Stock buyers further maintained careful positions on equities deals following a loss of N146billion at the close of deals last Friday.

Analysts foresee the trend persisting this week, as uncertainties rocking the domestic macro landscape continue to reflect on naira equity assets.

Nigeria’s economy has come under immense pressure in recent times, with deteriorating effects on major macro-economic indicators and a negative spill-over effect observed on household incomes and businesses earnings.

“As Barclays reviews Nigeria Bond Index, we may see a continuous negative flow that could further weigh on market sentiments” said research analysts at Lagos-based United Capital plc.

“We expect a spasm of short bull bursts in equities will remain in play over the near term, as investors maintain a cautious stance on equities”, the analysts added.

Last week at the Nigerian Stock Exchange (NSE), equities opened for trade with capitalisation of N10.513trillion, but declined to N10.367trillion at the close of deals last Friday.

The benchmark indicators of Nigerian equities also declined to 30,165.22 points from 30.588.41points, a decline of about 1.38 percent.

As at yesterday (Tuesday) the NSE ASI stood at 30,058.40 points, while the market cap stood at N10.330trillion. The NSE ASI depreciated by 0.57% from 30,231.16 points last Monday. Year-to-Date (YTD), equities returns is in negative of 13.27%. 

Research analysts at Lagos-based investment house, Afrinvest said “we do not expect the market to close significantly positive this week, though pockets of opportunistic position taking will be likely witnessed”.

“We believe activities on the Nigerian bourse in the near term would be driven by third-quarter earnings releases; hence we maintain our medium to long term investment case for equities”, Afrinvest added.

“The weakening economic fundamentals is further buttressed by the sharp deceleration in GDP growth to 2.35percent year-on-year, in the second quarter of 2015, down by 184basis points (bps) from 4.19percent recorded in 2Q14 and 161bps lower than the 5.94percent posted in first-quarter (Q1) 2015,” according to research analysts at another Lagos-based investment banking group, Dunn Loren Merrifield.

“Overall, it was a tough week for the domestic equity market, as shares came lower than they were at the commencement of the week, as sentiment was affected by weak domestic cues–​and the market suffered risk-off moment and volatility spike.

“A further decline was seen in the mid-week, after the International Monetary Fund (IMF) further revised domestic economic growth outlook ​​to likely be weaker than earlier anticipated,” Dunn Loren Merrifield analysts added.

The analysts said, “Without a sustainable catalyst, we believe investors’ will remain wary of the market until the macro-indicators improve significantly.  While we expect the 3Q’15 earnings season to generate positive investors’ sentiment, we recommend buying into equities with strong fundamentals in the interim, with medium- long term investment horizon for meaningful return and capital preservation.”

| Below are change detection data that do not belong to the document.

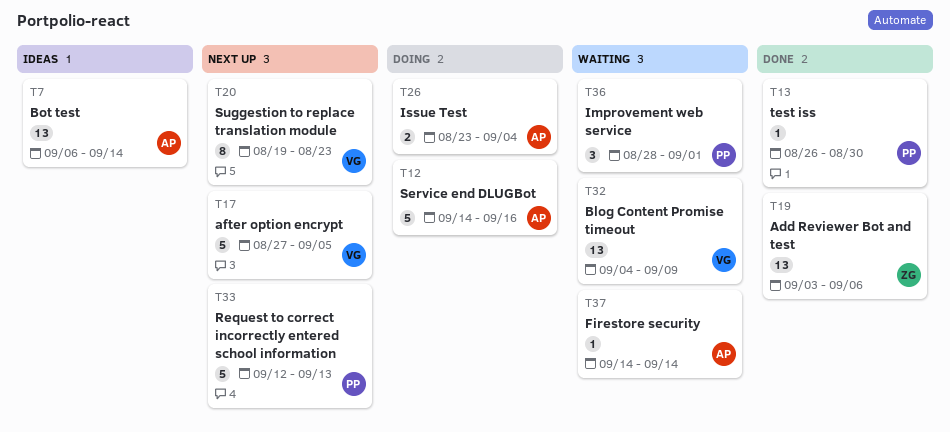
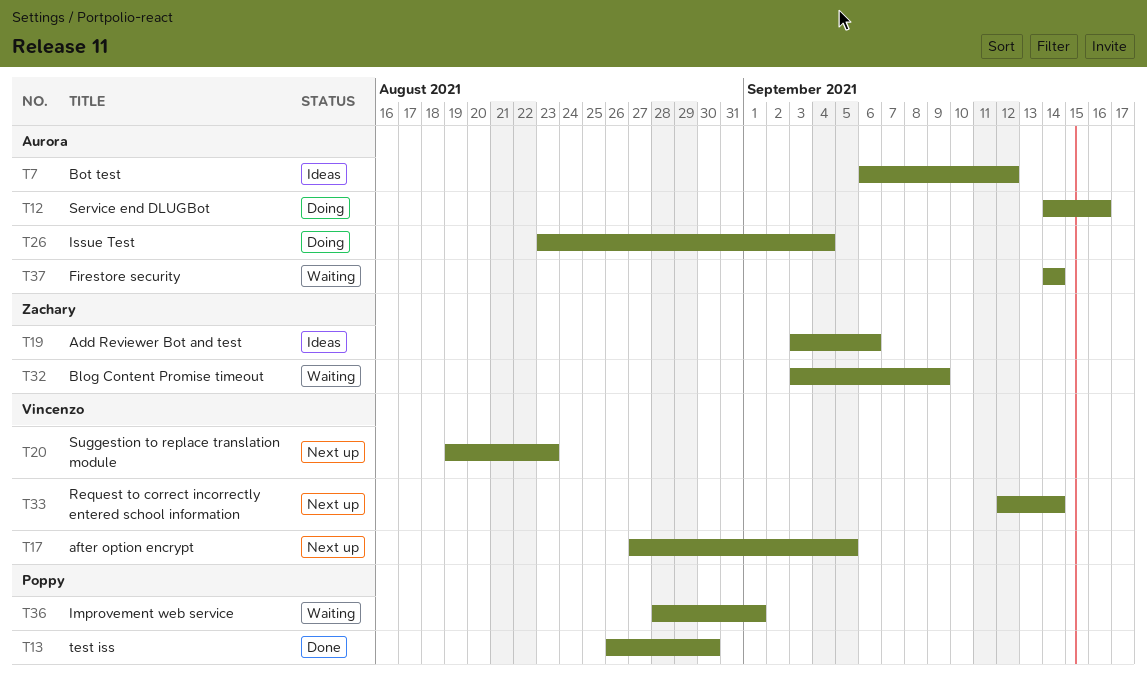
T7, due: Sep 14 -> Sep 12
T19, status: Done -> Ideas
T32, owner: Vincenzo -> Zachary
T32, start: Sep 4 -> Sep 3
T33, owner: Poppy -> Vincenzo
T33, due: Sep 13 -> Sep 14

Amid a lull market, stock investors have shifted to the third-quarter (Q3) financials, which most listed companies are expected to release at the equities market this month.

“We expect the larger banks to post decent Q3 results, with PBT growth averaging 18percent y/y. We believe their Q3 results will confirm our view that scale advantages are helping them gain market share and that these results will support their outlook for full year return on average earnings (ROAEs) of  approximately 20percent and more”, FBN Capital analysts added.

On non-financial stocks, FBN Capital analysts envisage that the subdued trends witnessed in first-half (H1) would persist into the second half of the year, “as the challenges faced by the consumer names are not expected to cease in the near term, given headwinds such as weak demand on the back of a squeeze on household wallets, FX pressures and insecurity in north-east of the country.”